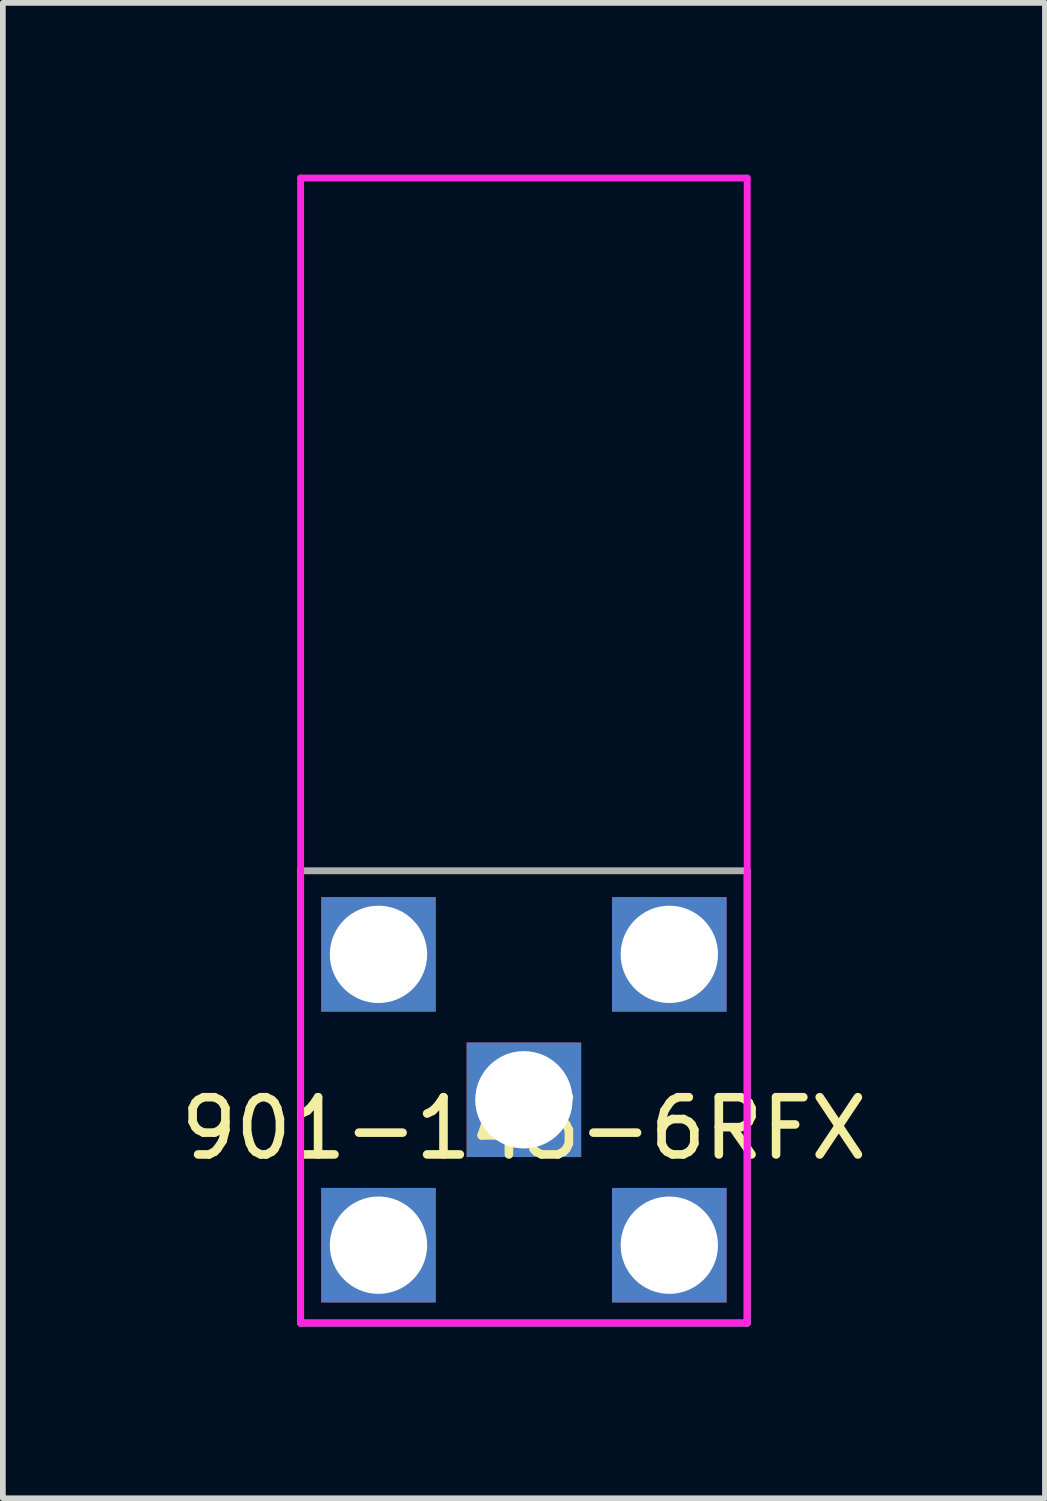
<source format=kicad_pcb>
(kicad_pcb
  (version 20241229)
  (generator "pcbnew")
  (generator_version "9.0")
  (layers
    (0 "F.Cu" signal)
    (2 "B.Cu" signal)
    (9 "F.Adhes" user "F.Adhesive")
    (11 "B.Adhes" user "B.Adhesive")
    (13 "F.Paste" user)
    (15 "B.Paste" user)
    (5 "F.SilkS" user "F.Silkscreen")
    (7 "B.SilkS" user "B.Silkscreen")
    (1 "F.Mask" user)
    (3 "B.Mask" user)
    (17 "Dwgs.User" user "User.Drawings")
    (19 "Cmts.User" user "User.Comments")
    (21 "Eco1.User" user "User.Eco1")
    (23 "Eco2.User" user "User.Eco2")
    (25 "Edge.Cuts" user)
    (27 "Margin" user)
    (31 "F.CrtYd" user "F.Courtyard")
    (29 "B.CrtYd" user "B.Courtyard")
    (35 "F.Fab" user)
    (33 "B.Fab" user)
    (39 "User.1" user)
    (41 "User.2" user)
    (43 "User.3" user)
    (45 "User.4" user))
  (footprint "901-143-6RFX"
    (layer "F.Cu")
    (at 6.101 16.16)
    (property "Reference" "901-143-6RFX" (at 0 0.5 0) (layer "F.SilkS") (effects (font (size 1 1) (thickness 0.15))))
    (attr through_hole)
    (fp_line (start -3.9 -16.1) (end 3.9 -16.1) (stroke (width 0.12) (type solid)) (layer "F.CrtYd"))
    (fp_line (start -3.9 3.9) (end -3.9 -16.1) (stroke (width 0.12) (type solid)) (layer "F.CrtYd"))
    (fp_line (start -3.9 3.9) (end 3.9 3.9) (stroke (width 0.12) (type solid)) (layer "F.CrtYd"))
    (fp_line (start 3.9 3.9) (end 3.9 -16.1) (stroke (width 0.12) (type solid)) (layer "F.CrtYd"))
    (fp_line (start -3.9 -4) (end 3.9 -4) (stroke (width 0.12) (type solid)) (layer "F.Fab"))
    (fp_line (start -3.9 3.9) (end -3.9 -4) (stroke (width 0.12) (type solid)) (layer "F.Fab"))
    (fp_line (start 3.9 -4) (end 3.9 3.9) (stroke (width 0.12) (type solid)) (layer "F.Fab"))
    (fp_line (start 3.9 3.9) (end -3.9 3.9) (stroke (width 0.12) (type solid)) (layer "F.Fab"))
    (pad "1" thru_hole rect (at 0 0) (size 2 2) (drill 1.7) (layers "*.Cu" "*.Mask"))
    (pad "2" thru_hole rect (at -2.54 -2.54) (size 2 2) (drill 1.7) (layers "*.Cu" "*.Mask"))
    (pad "2" thru_hole rect (at -2.54 2.54) (size 2 2) (drill 1.7) (layers "*.Cu" "*.Mask"))
    (pad "2" thru_hole rect (at 2.54 -2.54) (size 2 2) (drill 1.7) (layers "*.Cu" "*.Mask"))
    (pad "2" thru_hole rect (at 2.54 2.54) (size 2 2) (drill 1.7) (layers "*.Cu" "*.Mask")))
  (gr_rect
    (start -3 -3)
    (end 15.202 23.12)
    (stroke (width 0.1) (type default))
    (fill no)
    (layer "Edge.Cuts")))
</source>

-.-.-

**Exercise brief:**
Where a line of the material holds the word "Adhesive", copy that line.

**Task response:**
    (9 "F.Adhes" user "F.Adhesive")
    (11 "B.Adhes" user "B.Adhesive")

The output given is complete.